BEGIN Supplied text

The Science of Detachment

Montreal, Sept. 22, 1998

Why is it that the things we most want to remember, we forget, and the things we most want to forget, are permanently etched in our memory? ... Murphy's law?

Whenever I think about horseback riding, my mind goes back to a painful experience in Saskatchewan in the sixties; ... it was painful for me and painful for the horse.

I was out in nowheresville, working on a seismic crew and a couple of pals and I decided to do some riding to break the boredom. We found a ranch that did rentals, but it was not what you would call your standard 'dude ranch' where all the horses line up like burros when they see the riders coming. What was waiting for us on this ranch were 'the horses from hell' and it was not as if we were devilishly good riders.

After several 'difficult' experiences, I asked the ranch owner to 'puhleese' give me a horse that would have just a little bit of respect for the bothersome bulk clinging desperately to its back. He was very obliging and picked me out a palomino with eyes which seemed a little less hysterical than those of my prior steeds. As the ranch faded into the distance behind me, things were continuing to go well, he was responding to the subtlest of my knee and rein movements and my tensions soon gave way to an incoming tide of relaxation and enjoyment . When we came out of a wadi and hit the ubiquitous prairie flats again, I slacked off on the reins, gave him a bit of heel and he took off like a scalded ape. Soon, we were racing across the prairie looking like one of those old westerns where the film technology makes the most casual of behaviors look like Charlie Chaplin doing the jitterbug.

Suddenly and without a trace of a warning, my horse did a 90 degree right turn, leaving me in open space where I executed a 360 loop in the vertical plane before rolling along like the tumbling tumbleweed for some distance, until I finally came to rest and was able to re-inventory my body parts. I was furious. This was the most devious and deceitful deception that any animal had ever perpetrated on me. There were no prairie dog holes, no snakes, no rocks, nothing but flat, continuous prairie. As I went to fetch him, he could see the hysteria in MY eyes and he avoided me. Ultimately, he relented and faced me with a knowingness that his time for penance was nigh. When I got hold of his reins, I did something I had no idea I was going to do, I punched him in the side of the schnoz, with all the force I could muster. He screamed and reared in the air, showing me the undersides of his hoofs, inches above my face, but he did not strike back.

I felt disgusted with myself, and couldn't quite believe what I had done in spite of his pernicious provocation. I mounted up, headed back to the ranch and began to refocus my anger on the rancher. But the wind had been taken out of my sails. My rage had been washed away by waves of regret for having so viciously attacked my four-legged brother, .... and by the memory of his baleful, submissive eyes reflecting back my devil gaze, which for some moments, tinted the air and smoldered the prairie grass between us.

When I relayed the story to the rancher, he was non-plussed as this was not at all in keeping with my mount's normal demeanor. Suddenly he had a thought, and asked me for the precise location of the incident. He nodded as I told him, and recounted that a few years ago, several of his horses, including the palomino, had huddled together at that exact spot during a thunderstorm. Lightening struck and one of my horse's mates had been quite literally burned to a crisp.

Shortly after, we moved camp several hundred miles to the north, and I was spared from having to look again into those eyes.

END Supplied text

> **Problems to solve**
1 – Transcribe the passage of the horseback riding story from "Why is it that" up to and including "memory? ... Murphy's law?".
2 – Pick up the horseback riding story where it ends and write what comes next.
The lines that come next have no part in this.

BEGIN Collected data

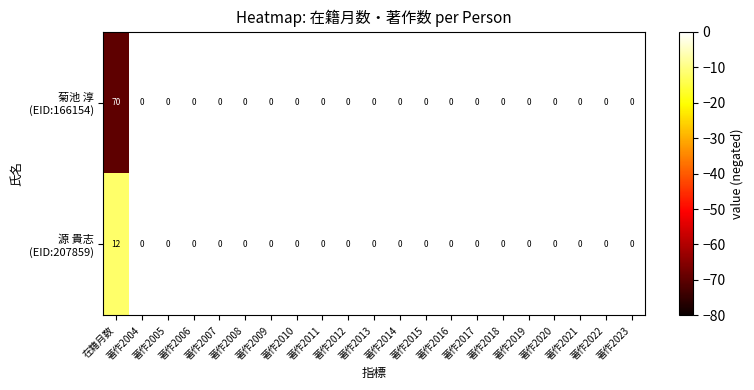

What is the maximum value shown in the chart?

70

END Collected data

> **Responses for each task**
1 –
Why is it that the things we most want to remember, we forget, and the things we most want to forget, are permanently etched in our memory? ... Murphy's law?

2 –
Memories, where do they come from? Inside of us, outside? ... woven into the tumbleweed? Incidents like this make one reflect on some of the mysteries and paradoxes of life. As we know from psychological investigations, involuntary or 'implicit' remembrance (as opposed to voluntary or 'explicit' table-lookup type remembrance) seems to come cascading into our awareness, triggered by an association here or there, a peculiarly situated patch or two of prairie grass perhaps, .... associations which may reach critical mass not unlike a nuclear chain reaction, bringing on a flood of web-like connections which, in their coming together, constitute the qualitative patterns we call 'implicit' memory.

To me, 'implicit memory' is a truly wondrous thing, the way we can 'tune-in' to such subtle and unique patterns and later recall them in an experiential way, .... like the way we can catch the tiniest faraway glimpse of a friend, even if walking away from us and partially obscured by traffic or trees, and to just KNOW that that is her. This type of remarkable phenomena, so-called 'nonlinear' phenomena, is what science always steers away from delving into. Have you ever thought of why that is?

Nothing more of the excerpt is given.